Since 2016, the Indian Space Research Organisation (ISRO) has been developing a two-stage completely reusable launch vehicle. The plan is for the first stage to incorporate an air-breathing supersonic combustion ramjet (scramjet) engine with the upper stage a reusable orbiter that lands on a conventional runway at the end of its mission. A scaled-down prototype, called the Reusable Launch Vehicle-Technology Demonstrator (RLV-TD), was developed, starting in 2012, with the goal of performing four key tests to validate the design and operation of the orbiter.

In May 2016, the first RLV-TD performed the first test, the Hypersonic Flight Experiment (HEX) in which the vehicle was launched to an altitude of 65 km by a solid rocket booster, then entered the atmosphere at a velocity around Mach 5. The flight tested the vehicle’s ability to maneuver at hypersonic speeds, manage the transition to subsonic flight, and autonomously fly to a designated splashdown point in the Bay of Bengal. The flight was a success. There were no plans to recover the test vehicle.

On 2023-04-02, the second test in the program, Landing Experiment (LEX) was conducted.
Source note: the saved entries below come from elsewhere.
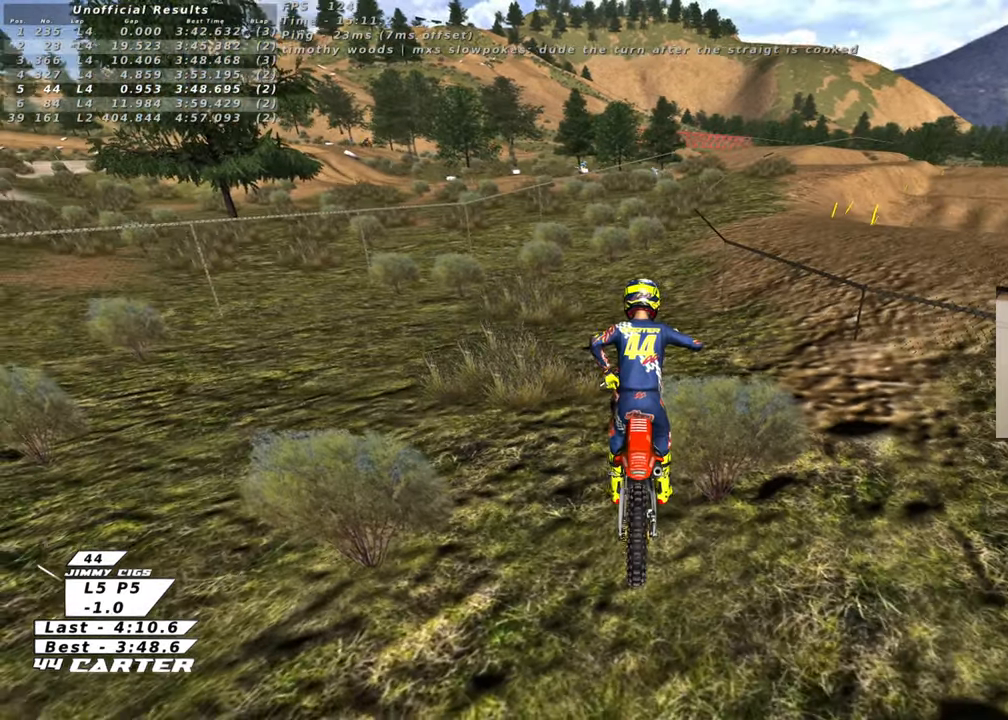
{"buttons": ["R2"], "left_stick": "up", "right_stick": "center", "events": [[283, "left_stick", "up"]]}
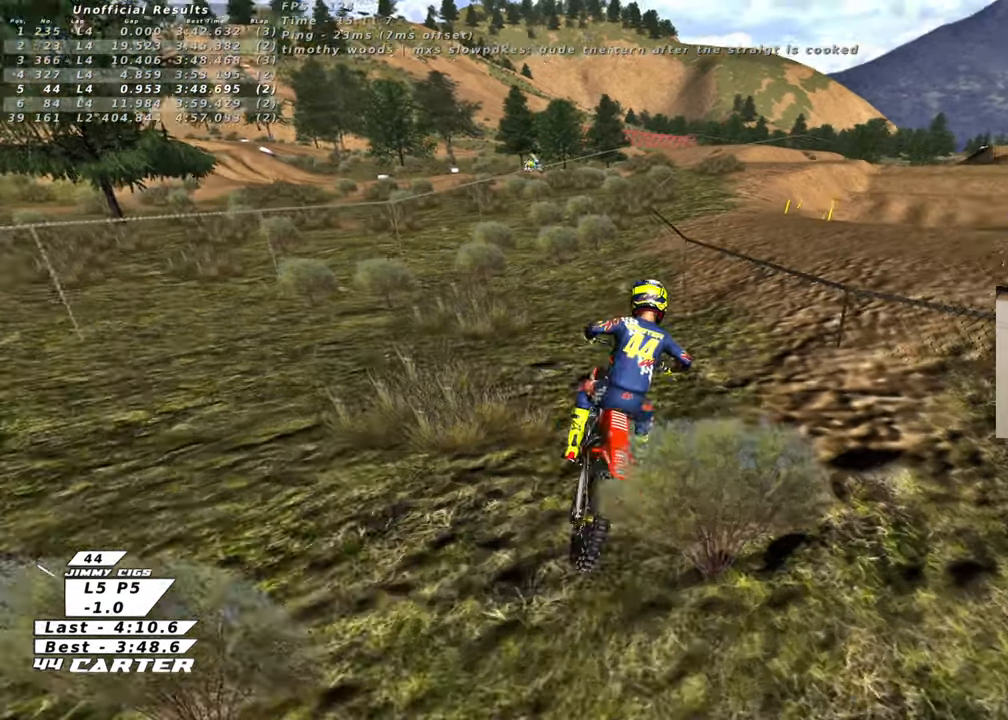
{"buttons": ["R2"], "left_stick": "up", "right_stick": "center", "events": []}
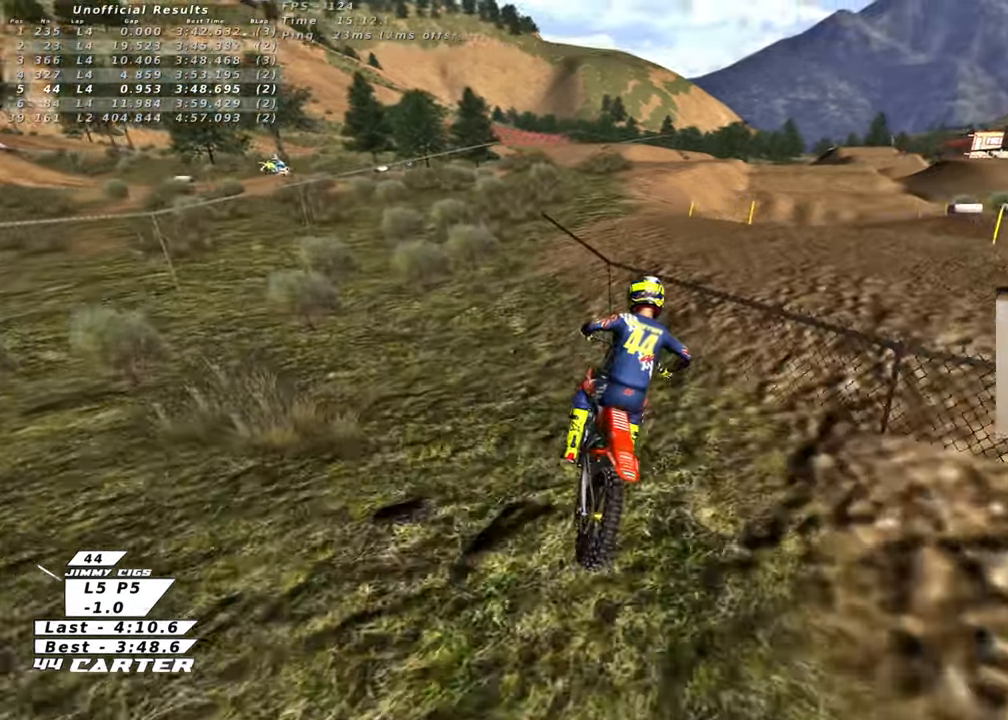
{"buttons": ["R2"], "left_stick": "center", "right_stick": "center", "events": [[333, "left_stick", "center"]]}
This test validated the final approach and landing of the vehicle on a runway, similar to the Approach and Landing Tests performed for the U.S. Space Shuttle in 1977. While the shuttle Enterprise was carried and released by a modified Boeing 747, the much smaller (6.5 metre length) RLV-TD was carried aloft by an Indian Air Force CH-47 Chinook heavy-lift helicopter and released at an altitude of 4.5 kilometres, where it dived to reach the approach speed, autonomously navigated to the runway, managing its energy, then touched down successfully. (The landing speed of 325 km/hour may seem extreme, but it’s actually slower than the Space Shuttle, which touched down around 350 km/hour.)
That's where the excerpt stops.